## Begin SOURCE PASSAGE
Friday, October 2, 2015

the politics of avoidance

You can generally divide up every E3 according to what's hot that year, and in E3 2006, it was MMORPGs. Every second booth had one in some degree of completion, because World of Warcraft was in the process of taking over the world, and I spent the entire show trying to act like I knew what I was even looking at.

Aside from a brief, abortive swing at Anarchy Online and a couple of Korean free-play MMOs (brief mini-review of Rappelz: tits! thank you, that is my mini-review), I'd avoided the genre entirely out of the fear that it would take over my every waking moment. At this point, though, I could no longer put it off, and picked up a copy of World of Warcraft.

Then I moved to Washington for work in 2007, and not only the job but the industry it was located within fell out from under me, and I spent a few years scrambling for employment. Along the way, I'd stumbled into a membership in an Alliance guild in WoW that was actually a pretty decent place to hang out, courtesy of the community on the old Quarter to Three board.

The leadership in the guild wanted to try out more hardcore raiding than the guild at the time would support, back in the day when "hardcore raiding" meant getting 25 dudes together and getting your face caved in by the tier 5 meat-grinder: Serpentshrine Cavern, Tempest Keep, the ridiculous amount of coordination required for Magtheridon, etc. One day in March of 2008, I was in the middle of a heroic dungeon run when the guild master messaged me, said he was making me the guild master, promoted me, and logged off. To this day, I'm sure he waited to do so until I was verifiably busy.
## End SOURCE PASSAGE
## Begin DATA SHOWN
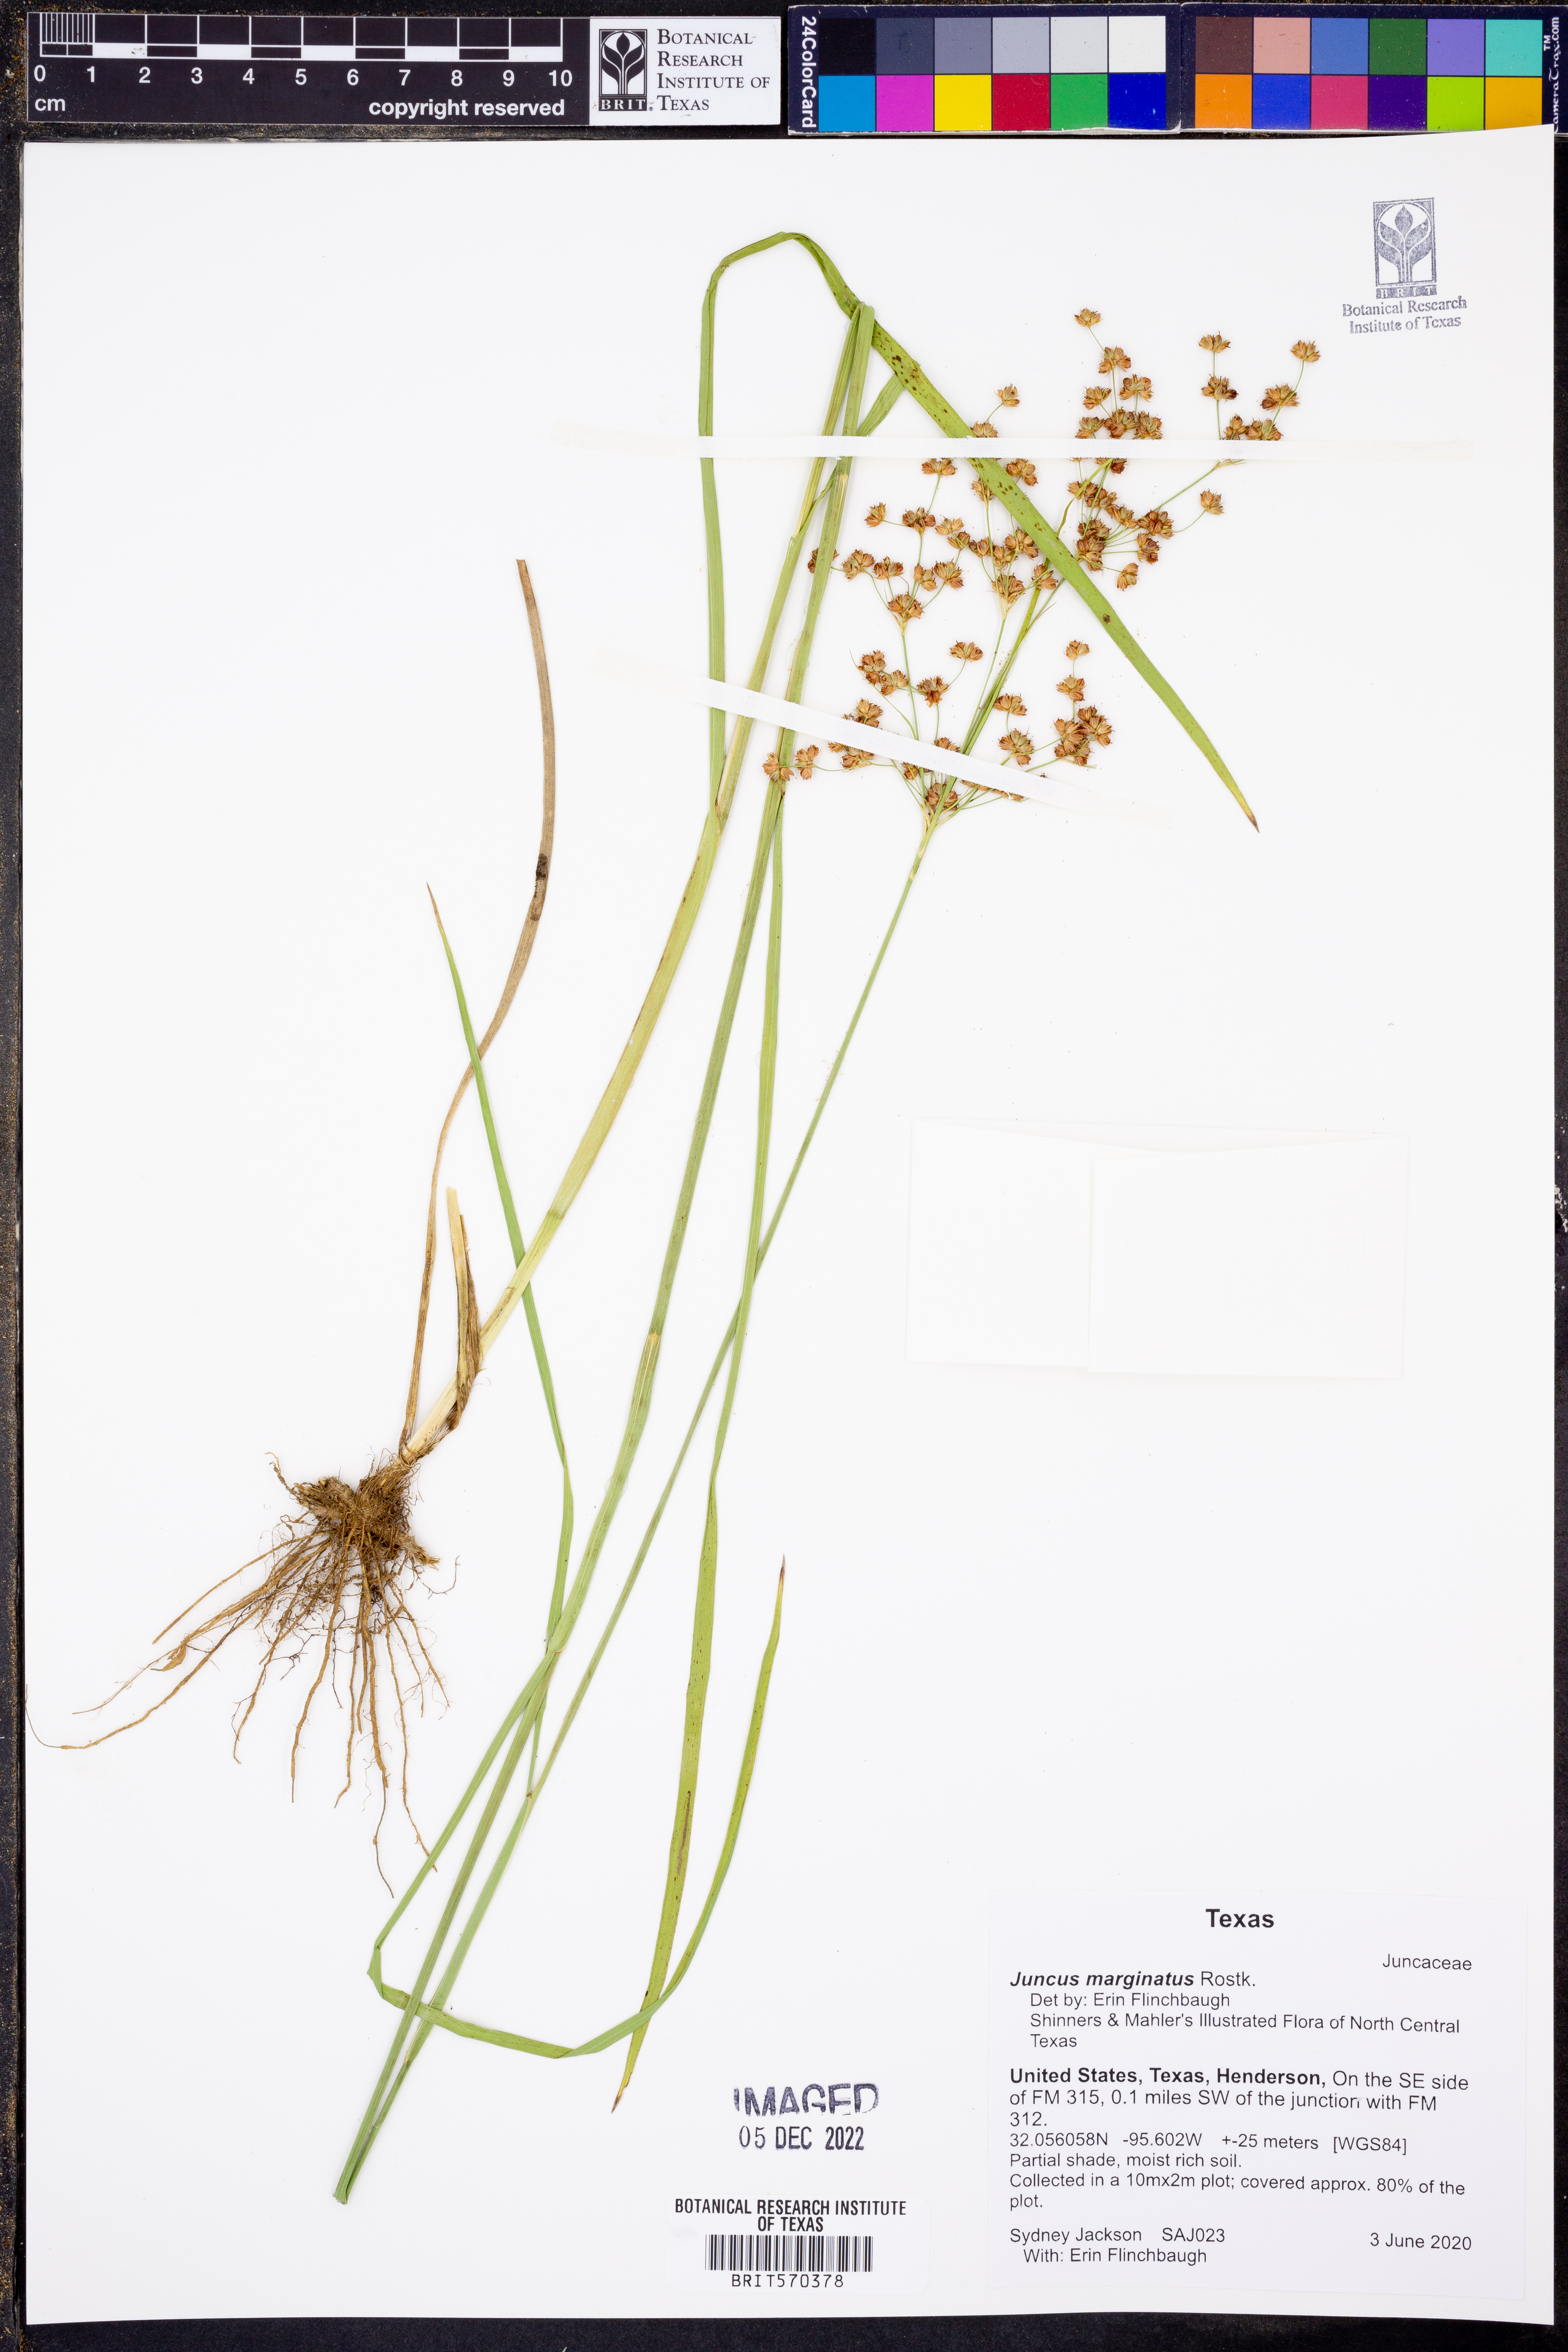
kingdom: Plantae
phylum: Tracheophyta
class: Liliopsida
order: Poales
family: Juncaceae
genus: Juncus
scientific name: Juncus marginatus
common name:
## End DATA SHOWN
PROBLEM 1:
From the blog post about World of Warcraft, extract the passage from "Friday, October 2, 2015" up to and including "World of Warcraft.".
PROBLEM 2:
According to the World of Warcraft post, in what month and year was the writer made guild master?

WRITTEN RESPONSE 1:
Friday, October 2, 2015

the politics of avoidance

You can generally divide up every E3 according to what's hot that year, and in E3 2006, it was MMORPGs. Every second booth had one in some degree of completion, because World of Warcraft was in the process of taking over the world, and I spent the entire show trying to act like I knew what I was even looking at.

Aside from a brief, abortive swing at Anarchy Online and a couple of Korean free-play MMOs (brief mini-review of Rappelz: tits! thank you, that is my mini-review), I'd avoided the genre entirely out of the fear that it would take over my every waking moment. At this point, though, I could no longer put it off, and picked up a copy of World of Warcraft.

WRITTEN RESPONSE 2:
March 2008